[Dataset items]

/---

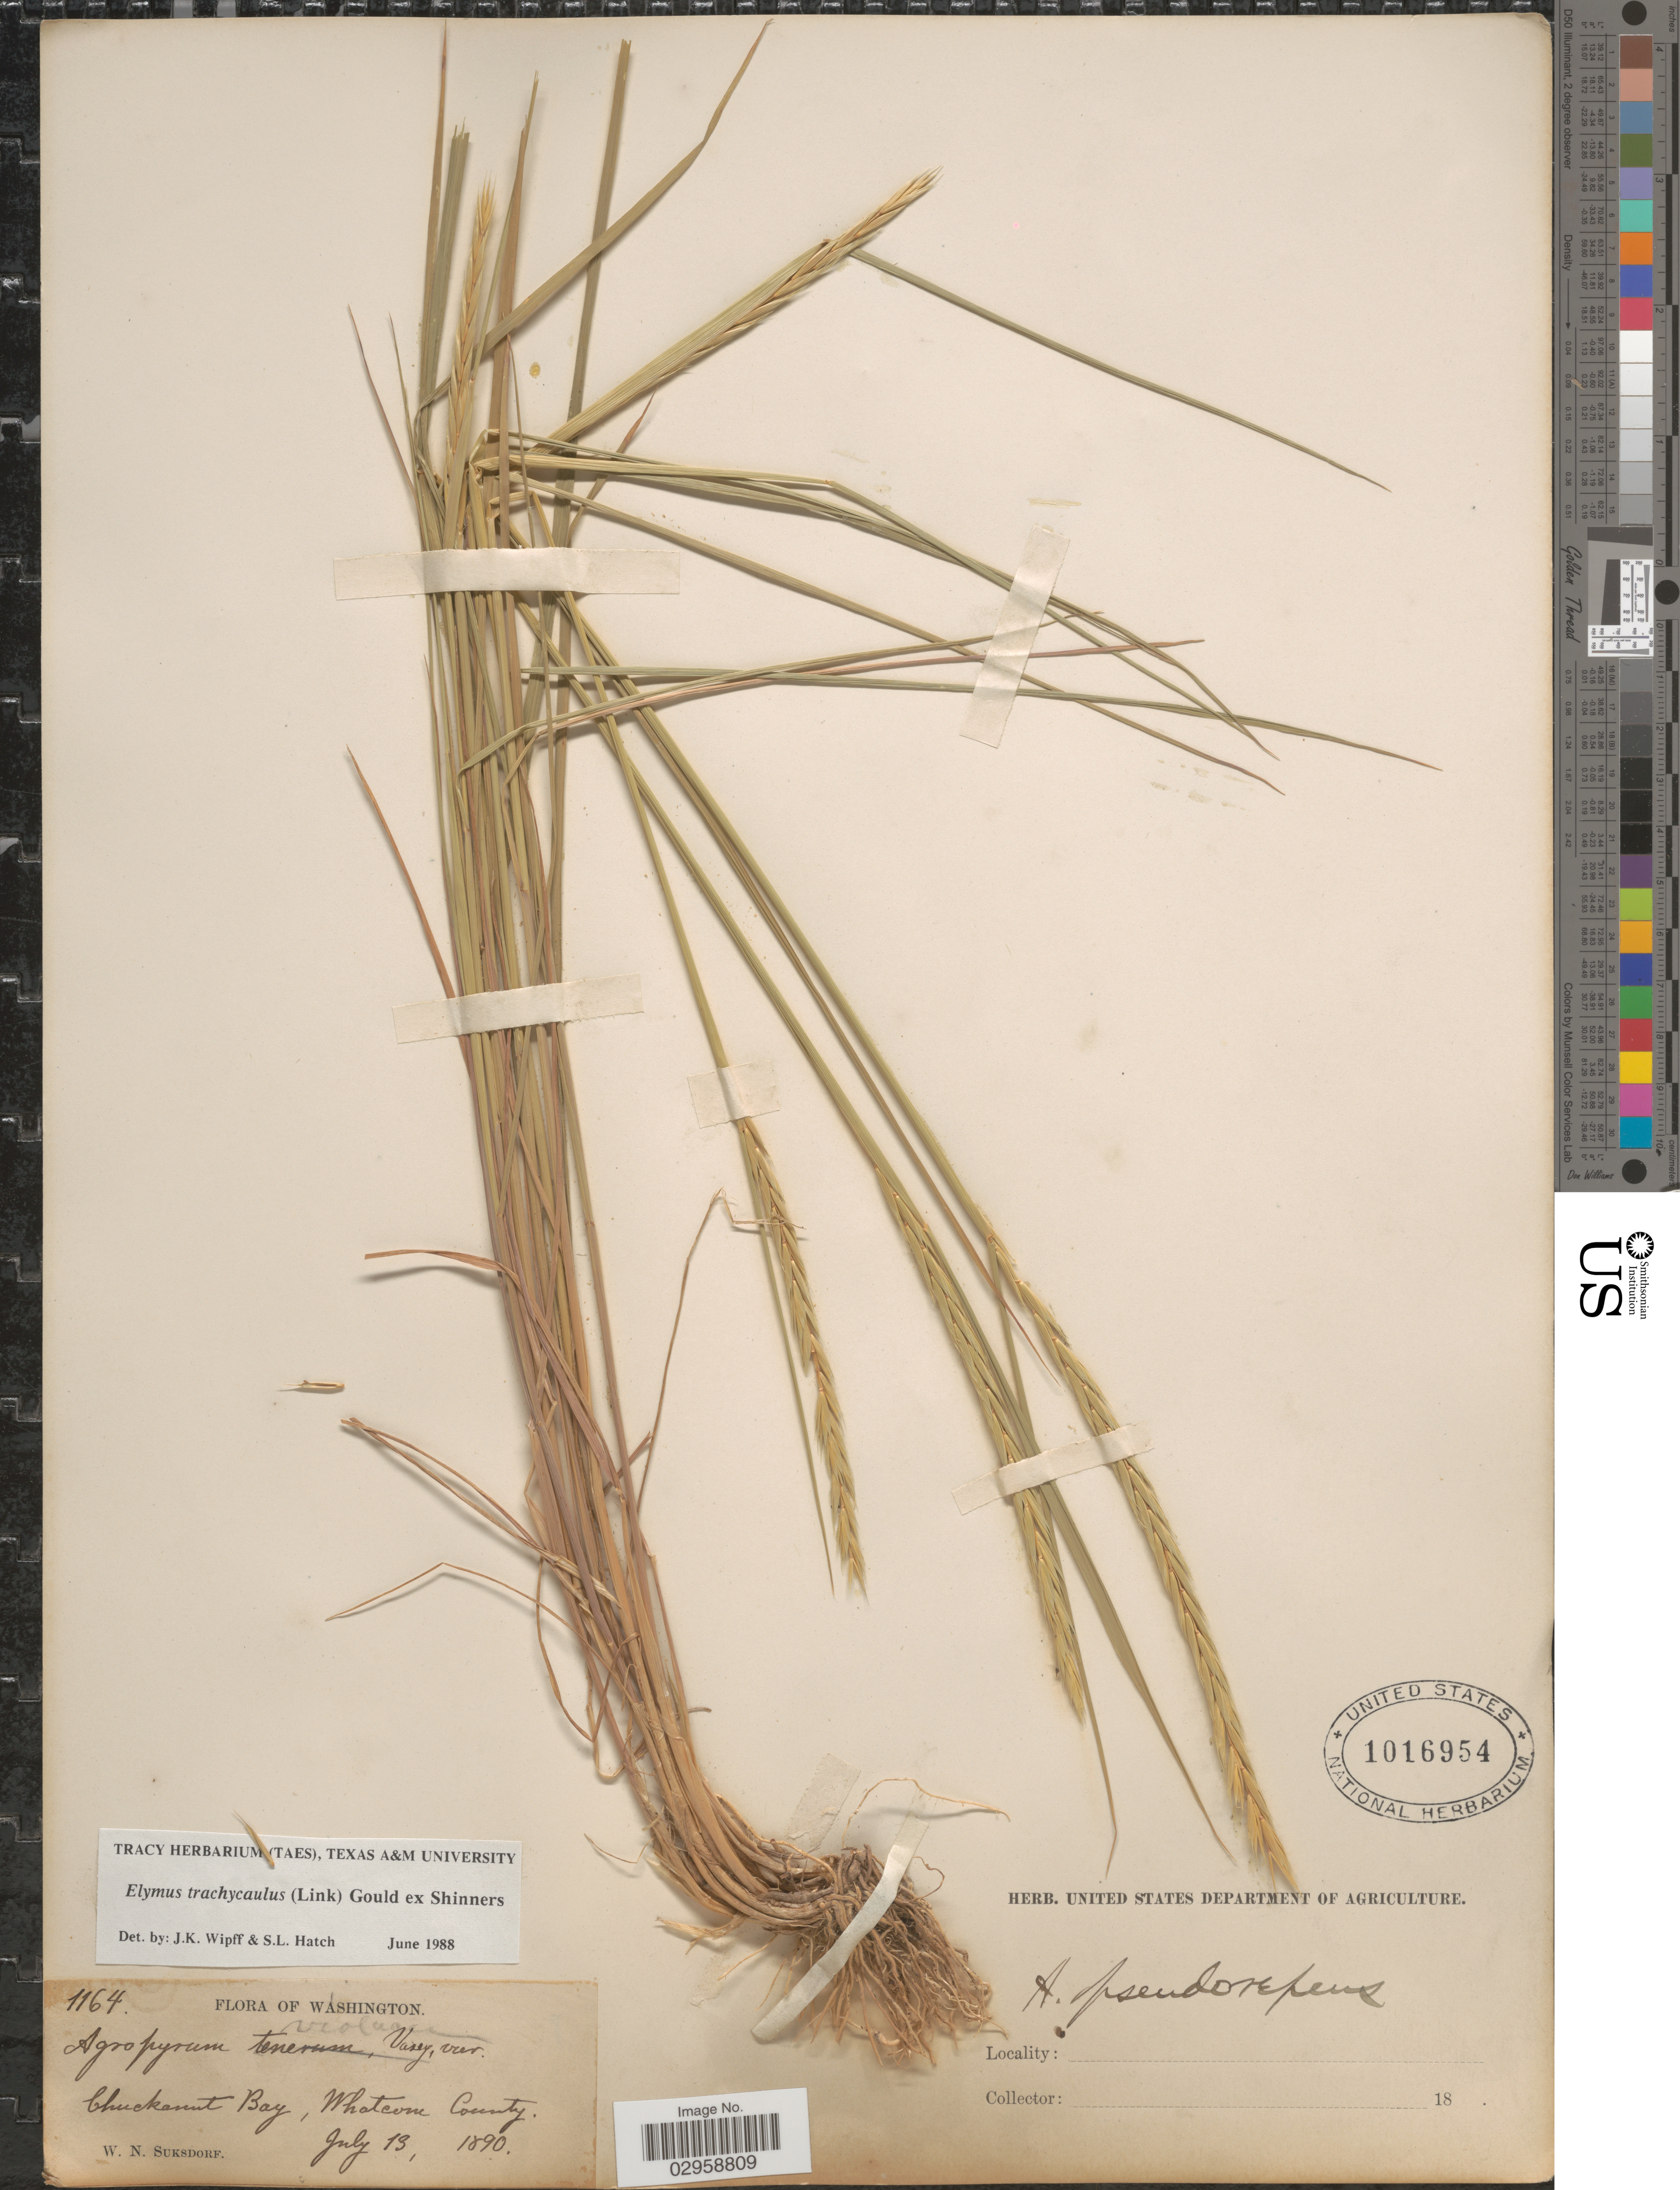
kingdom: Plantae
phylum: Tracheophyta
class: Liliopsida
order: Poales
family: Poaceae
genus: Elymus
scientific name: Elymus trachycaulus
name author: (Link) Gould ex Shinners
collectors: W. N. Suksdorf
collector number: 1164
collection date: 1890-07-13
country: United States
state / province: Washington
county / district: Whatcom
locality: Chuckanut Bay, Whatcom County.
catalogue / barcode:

\---

[Exercise objective]:
Copy everything from the line containing "collection date: 1890-07-13" down to the end of the listing, substituting "site" for "locality" and leaving all else unchanged.

[Right answer]:
collection date: 1890-07-13
country: United States
state / province: Washington
county / district: Whatcom
site: Chuckanut Bay, Whatcom County.
catalogue / barcode:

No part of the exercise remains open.